Setelah dikeluarkannya pernyataan tersebut, Sekretariat RSPO menerima komentar dari para pemangku kepentingan yang memicu diskusi lebih lanjut di Dewan Gubernur (Board of Governor/BoG) RSPO. Di dalam pertemuan yang dilangsungkan 27 Juni 2018, Dewan Gubernur RSPO kemudian memutuskan untuk merevisi persyaratan RSPO terutama terkait ketentuan bagi unit kelola yang sudah mendapatkan sertifikat RSPO yakni bagi perusahaan perkebunan anggota RSPO yang belum bersertifikat dan ingin mengajukan sertifikasi RSPO perusahaan tersebut harus menunjukkan bukti kepemilikan Hak Guna Usaha (HGU) dan Izin Usaha Perkebunan (IUP) untuk unit yang akan disertifikasi. Sementara bagi perusahaan perkebunan yang saat ini sudah bersertifikat RSPO tetapi belum memperoleh Hak Guna Usaha (HGU) maka sertifikat tetap berlaku dan dapat melanjutkan ke proses resertifikasi.

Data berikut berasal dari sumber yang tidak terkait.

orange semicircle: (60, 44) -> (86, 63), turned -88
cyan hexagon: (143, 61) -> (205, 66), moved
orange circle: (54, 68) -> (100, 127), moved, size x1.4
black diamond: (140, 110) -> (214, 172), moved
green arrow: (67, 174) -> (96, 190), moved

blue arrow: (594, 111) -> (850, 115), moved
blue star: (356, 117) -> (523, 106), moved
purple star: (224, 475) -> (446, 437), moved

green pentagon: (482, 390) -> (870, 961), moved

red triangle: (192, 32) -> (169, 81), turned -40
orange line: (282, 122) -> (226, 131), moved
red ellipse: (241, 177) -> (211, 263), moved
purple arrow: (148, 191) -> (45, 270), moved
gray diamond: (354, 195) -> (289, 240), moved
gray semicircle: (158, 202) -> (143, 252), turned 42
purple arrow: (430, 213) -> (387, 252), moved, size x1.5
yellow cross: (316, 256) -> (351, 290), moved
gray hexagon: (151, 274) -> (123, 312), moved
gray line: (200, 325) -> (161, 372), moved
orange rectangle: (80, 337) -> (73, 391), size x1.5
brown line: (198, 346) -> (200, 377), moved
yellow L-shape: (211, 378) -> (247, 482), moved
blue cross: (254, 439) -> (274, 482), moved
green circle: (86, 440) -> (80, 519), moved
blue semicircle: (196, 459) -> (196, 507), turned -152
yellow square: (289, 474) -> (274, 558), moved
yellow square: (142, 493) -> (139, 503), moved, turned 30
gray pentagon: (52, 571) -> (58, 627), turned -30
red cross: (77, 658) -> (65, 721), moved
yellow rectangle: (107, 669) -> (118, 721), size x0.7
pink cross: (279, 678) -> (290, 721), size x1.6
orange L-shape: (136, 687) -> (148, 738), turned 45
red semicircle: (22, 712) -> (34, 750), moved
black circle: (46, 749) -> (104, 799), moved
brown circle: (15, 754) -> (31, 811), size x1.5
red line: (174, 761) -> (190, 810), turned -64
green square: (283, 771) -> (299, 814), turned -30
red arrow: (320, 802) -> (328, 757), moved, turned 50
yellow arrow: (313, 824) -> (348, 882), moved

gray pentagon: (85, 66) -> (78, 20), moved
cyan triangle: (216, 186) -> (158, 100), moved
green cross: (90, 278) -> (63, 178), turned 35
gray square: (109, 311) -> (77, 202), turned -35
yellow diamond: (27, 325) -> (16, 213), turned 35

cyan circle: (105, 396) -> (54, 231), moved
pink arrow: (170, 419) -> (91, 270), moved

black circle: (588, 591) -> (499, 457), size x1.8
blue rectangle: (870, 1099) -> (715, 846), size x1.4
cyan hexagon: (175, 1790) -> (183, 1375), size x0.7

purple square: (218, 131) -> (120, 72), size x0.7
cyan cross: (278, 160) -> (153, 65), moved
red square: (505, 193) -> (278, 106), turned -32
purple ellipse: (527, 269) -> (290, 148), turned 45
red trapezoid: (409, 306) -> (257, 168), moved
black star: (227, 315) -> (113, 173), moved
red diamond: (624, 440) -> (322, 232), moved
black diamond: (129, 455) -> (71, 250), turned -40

Mukti Sardjono, Direktur Eksekutif GAPKI, Mukti Sardjono mengungkapkan, keputusan MK No. 138/2015 adalah ketentuan yang ideal untuk kepastian berusaha di bidang kelapa sawit. Namun perlu ada pengaturan transisi terhadap kebun sawit yang sudah dibangun dan sudah punya IUP namun HGU masih dalam proses.

"Adanya kepastian kapan waktu penyelesaian HGU, baik lahan eks APL maupun eks HPK. Perlu dipertimbangkan pemerintah menyediakan lahan yang sudah clean and clear sehingga proses perolehan lahan tidak lagi dilakukan oleh pengusaha/investor", ujarnya. Direktur Pengolahan dan Pemasaran Hasil Perkebunan, Ditjen Perkebunan, Kementan, Dedi Junaedi mengatakan, salah satu putusan MK terkait Pasal 42 UU 39/2014 tentang Perkebunan adalah pelaku usaha perkebunan (sawit) harus menyelesaikan dulu hak atas tanah (HGU) dan izin usaha perkebunan (IUP) sebelum memulai usaha perkebunan.

"Bagi kami Ditjen Perkebunan, justru dengan adanya putusan MK tersebut mendorong perusahaan segera memproses perizinan, IUP dan HGU. Sehingga bisa mendorong juga percepatan sertifikasi ISPO. HGU adalah salah satu prasyarat untuk mendapatkan sertifikasi ISPO. Selama ini yang menjadi hambatan utama adalah aspek legalitas lahan karena banyak perusahaan setelah mendapatkan IUP, tidak segera mengurus HGU", tegasnya.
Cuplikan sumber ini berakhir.